▶ [GOAL OF THE EXERCISE] Extract the text read from each of the records below, keeping every line as it appears, and leave the pictures out of your answer.

▶ [SUPPLIED MATERIAL]
┌──
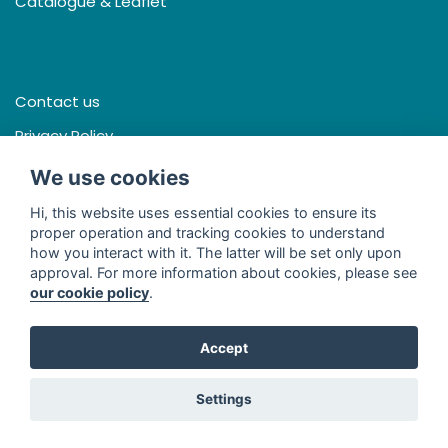
Catalogue & Leaflet
Contact us
Privacy Policy
Terms & Conditions
We use cookies
Hi, this website uses essential cookies to ensure its
proper operation and tracking cookies to understand
how you interact with it. The latter will be set only upon
Facebook
approval. For more information about cookies, please see
our cookie policy
.
Line
Youtube
Accept
© 2026 - Thai Seng International (Thailand) Co., Ltd. All Rights
Settings
Reserved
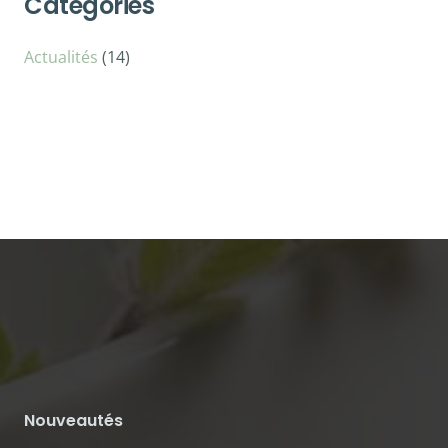
Catégories
Actualités
(14)
Nouveautés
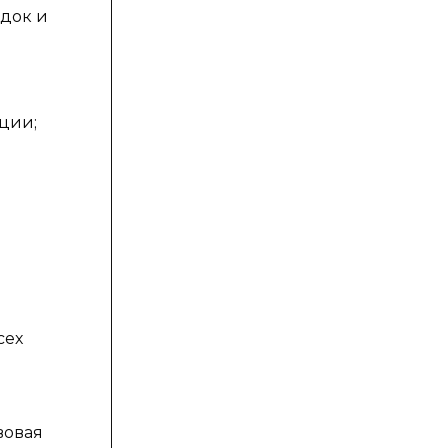
адок и
ции;
сех
вовая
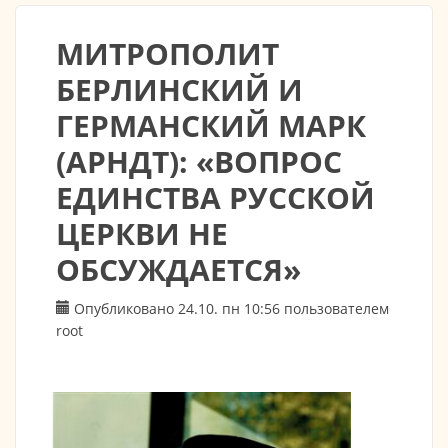
МИТРОПОЛИТ
БЕРЛИНСКИЙ И
ГЕРМАНСКИЙ МАРК
(АРНДТ): «ВОПРОС
ЕДИНСТВА РУССКОЙ
ЦЕРКВИ НЕ
ОБСУЖДАЕТСЯ»
Опубликовано 24.10. пн 10:56 пользователем
root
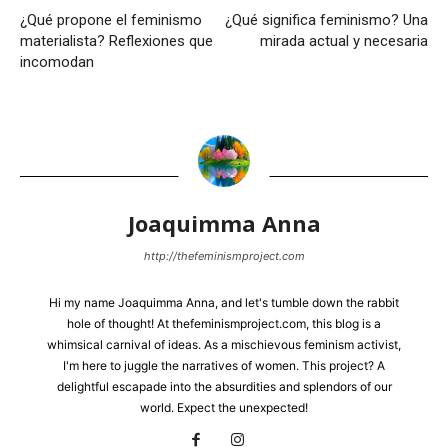
¿Qué propone el feminismo
¿Qué significa feminismo? Una
materialista? Reflexiones que
mirada actual y necesaria
incomodan
Joaquimma Anna
http://thefeminismproject.com
Hi my name Joaquimma Anna, and let's tumble down the rabbit
hole of thought! At thefeminismproject.com, this blog is a
whimsical carnival of ideas. As a mischievous feminism activist,
I'm here to juggle the narratives of women. This project? A
delightful escapade into the absurdities and splendors of our
world. Expect the unexpected!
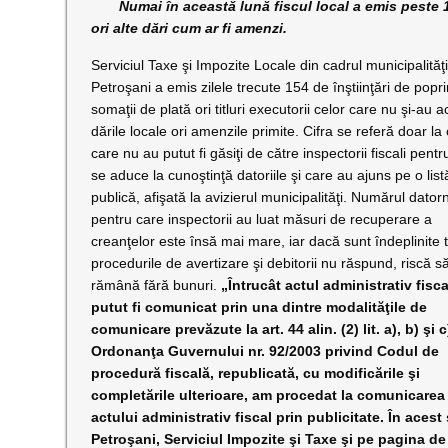
Numai în această lună fiscul local a emis peste 150 
ori alte dări cum ar fi amenzi.
Serviciul Taxe şi Impozite Locale din cadrul municipalităţi
Petroşani a emis zilele trecute 154 de înştiinţări de popri
somaţii de plată ori titluri executorii celor care nu şi-au a
dările locale ori amenzile primite. Cifra se referă doar la 
care nu au putut fi găsiţi de către inspectorii fiscali pentru
se aduce la cunoştinţă datoriile şi care au ajuns pe o list
publică, afişată la avizierul municipalităţi. Numărul datorn
pentru care inspectorii au luat măsuri de recuperare a
creanţelor este însă mai mare, iar dacă sunt îndeplinite 
procedurile de avertizare şi debitorii nu răspund, riscă s
rămână fără bunuri.
„Întrucât actul administrativ fisc
putut fi comunicat prin una dintre modalităţile de
comunicare prevăzute la art. 44 alin. (2) lit. a), b) şi c
Ordonanţa Guvernului nr. 92/2003 privind Codul de
procedură fiscală, republicată, cu modificările şi
completările ulterioare, am procedat la comunicarea
actului administrativ fiscal prin publicitate. În aces
Petroşani, Serviciul Impozite şi Taxe şi pe pagina de 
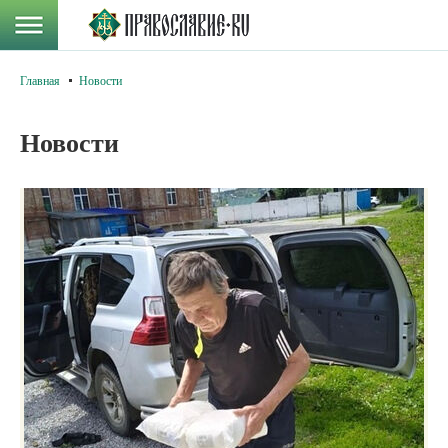
Главная
Новости
Новости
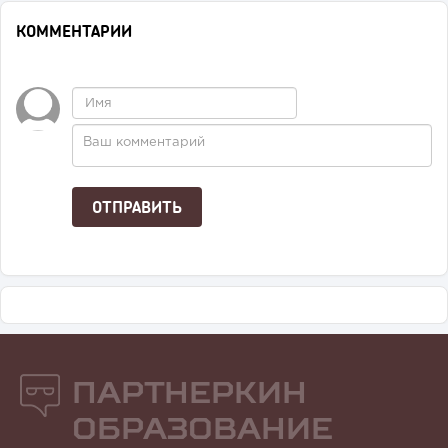
КОММЕНТАРИИ
Партнеркин
Образование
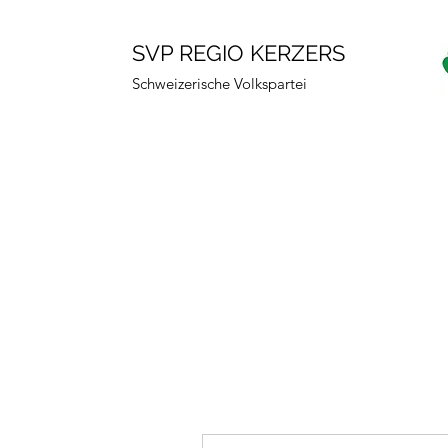
SVP REGIO KERZERS
Schweizerische Volkspartei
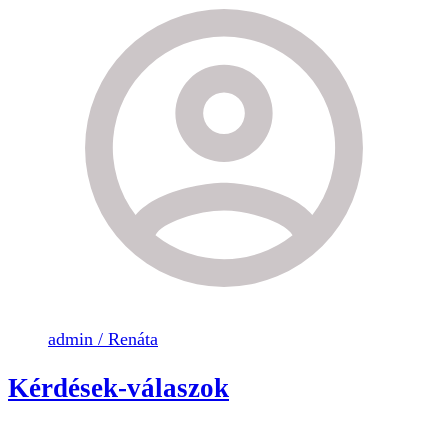
admin / Renáta
Kérdések-válaszok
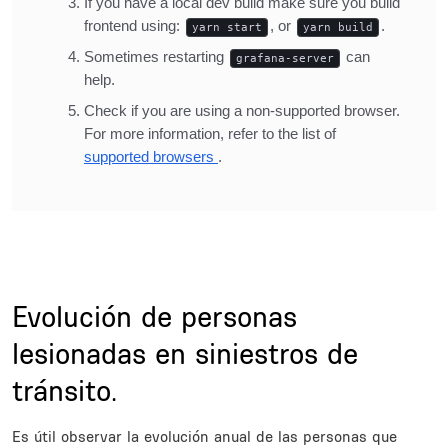
Title
Evolución de personas
lesionadas en siniestros de
tránsito.
Description
Es útil observar la evolución anual de las personas que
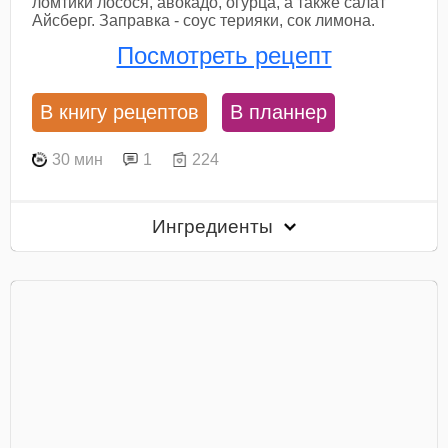
ломтики лосося, авокадо, огурца, а также салат
Айсберг. Заправка - соус терияки, сок лимона.
Посмотреть рецепт
В книгу рецептов
В планнер
30 мин
1
224
Ингредиенты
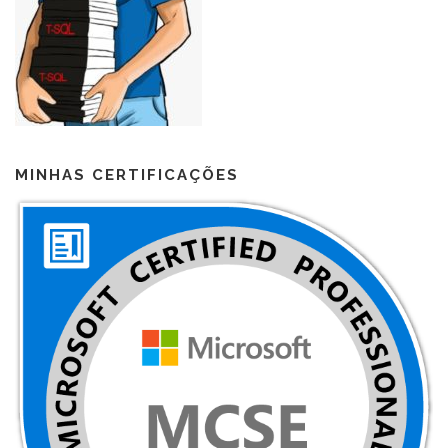
MINHAS CERTIFICAÇÕES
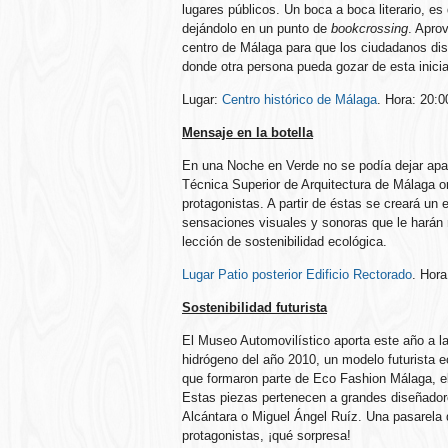
lugares públicos. Un boca a boca literario, es 
dejándolo en un punto de
bookcrossing
. Apro
centro de Málaga para que los ciudadanos disf
donde otra persona pueda gozar de esta inicia
Lugar:
Centro histórico de Málaga
. Hora: 20:0
Mensaje en la botella
En una Noche en Verde no se podía dejar apar
Técnica Superior de Arquitectura de Málaga or
protagonistas. A partir de éstas se creará un 
sensaciones visuales y sonoras que le harán re
lección de sostenibilidad ecológica.
Lugar Patio posterior Edificio Rectorado
. Hora
Sostenibilidad futurista
El Museo Automovilístico aporta este año a l
hidrógeno del año 2010, un modelo futurista 
que formaron parte de Eco Fashion Málaga, el 
Estas piezas pertenecen a grandes diseñador
Alcántara o Miguel Ángel Ruíz. Una pasarela d
protagonistas, ¡qué sorpresa!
└──
▶ [EXERCISE RESPONSE]
Catalogue & Leaflet
Contact us
Privacy Policy
Terms & Conditions
We use cookies
Hi, this website uses essential cookies to ensure its
proper operation and tracking cookies to understand
how you interact with it. The latter will be set only upon
Facebook
approval. For more information about cookies, please see
our cookie policy
.
Line
Youtube
Accept
© 2026 - Thai Seng International (Thailand) Co., Ltd. All Rights
Settings
Reserved
Catégories
Actualités
(14)
Nouveautés
адок и
ции;
сех
вовая
МИТРОПОЛИТ
БЕРЛИНСКИЙ И
ГЕРМАНСКИЙ МАРК
(АРНДТ): «ВОПРОС
ЕДИНСТВА РУССКОЙ
ЦЕРКВИ НЕ
ОБСУЖДАЕТСЯ»
Опубликовано 24.10. пн 10:56 пользователем
root
¿Qué propone el feminismo
¿Qué significa feminismo? Una
materialista? Reflexiones que
mirada actual y necesaria
incomodan
Joaquimma Anna
http://thefeminismproject.com
Hi my name Joaquimma Anna, and let's tumble down the rabbit
hole of thought! At thefeminismproject.com, this blog is a
whimsical carnival of ideas. As a mischievous feminism activist,
I'm here to juggle the narratives of women. This project? A
delightful escapade into the absurdities and splendors of our
world. Expect the unexpected!
Numai în această lună fiscul local a emis peste 150 
ori alte dări cum ar fi amenzi.
Serviciul Taxe şi Impozite Locale din cadrul municipalităţi
Petroşani a emis zilele trecute 154 de înştiinţări de popri
somaţii de plată ori titluri executorii celor care nu şi-au a
dările locale ori amenzile primite. Cifra se referă doar la 
care nu au putut fi găsiţi de către inspectorii fiscali pentru
se aduce la cunoştinţă datoriile şi care au ajuns pe o list
publică, afişată la avizierul municipalităţi. Numărul datorn
pentru care inspectorii au luat măsuri de recuperare a
creanţelor este însă mai mare, iar dacă sunt îndeplinite 
procedurile de avertizare şi debitorii nu răspund, riscă s
rămână fără bunuri.
„Întrucât actul administrativ fisc
putut fi comunicat prin una dintre modalităţile de
comunicare prevăzute la art. 44 alin. (2) lit. a), b) şi c
Ordonanţa Guvernului nr. 92/2003 privind Codul de
procedură fiscală, republicată, cu modificările şi
completările ulterioare, am procedat la comunicarea
actului administrativ fiscal prin publicitate. În aces
Petroşani, Serviciul Impozite şi Taxe şi pe pagina de 
Главная
Новости
Новости
КОММЕНТАРИИ
Партнеркин
Образование
SVP REGIO KERZERS
Schweizerische Volkspartei
admin / Renáta
Kérdések-válaszok
Title
Evolución de personas
lesionadas en siniestros de
tránsito.
Description
Es útil observar la evolución anual de las personas que
ломтики лосося, авокадо, огурца, а также салат
Айсберг. Заправка - соус терияки, сок лимона.
Посмотреть рецепт
В книгу рецептов
В планнер
30 мин
1
224
Ингредиенты
MINHAS CERTIFICAÇÕES
lugares públicos. Un boca a boca literario, es 
dejándolo en un punto de
bookcrossing
. Apro
centro de Málaga para que los ciudadanos disf
donde otra persona pueda gozar de esta inicia
Lugar:
Centro histórico de Málaga
. Hora: 20:0
Mensaje en la botella
En una Noche en Verde no se podía dejar apar
Técnica Superior de Arquitectura de Málaga or
protagonistas. A partir de éstas se creará un 
sensaciones visuales y sonoras que le harán re
lección de sostenibilidad ecológica.
Lugar Patio posterior Edificio Rectorado
. Hora
Sostenibilidad futurista
El Museo Automovilístico aporta este año a l
hidrógeno del año 2010, un modelo futurista 
que formaron parte de Eco Fashion Málaga, el 
Estas piezas pertenecen a grandes diseñador
Alcántara o Miguel Ángel Ruíz. Una pasarela d
protagonistas, ¡qué sorpresa!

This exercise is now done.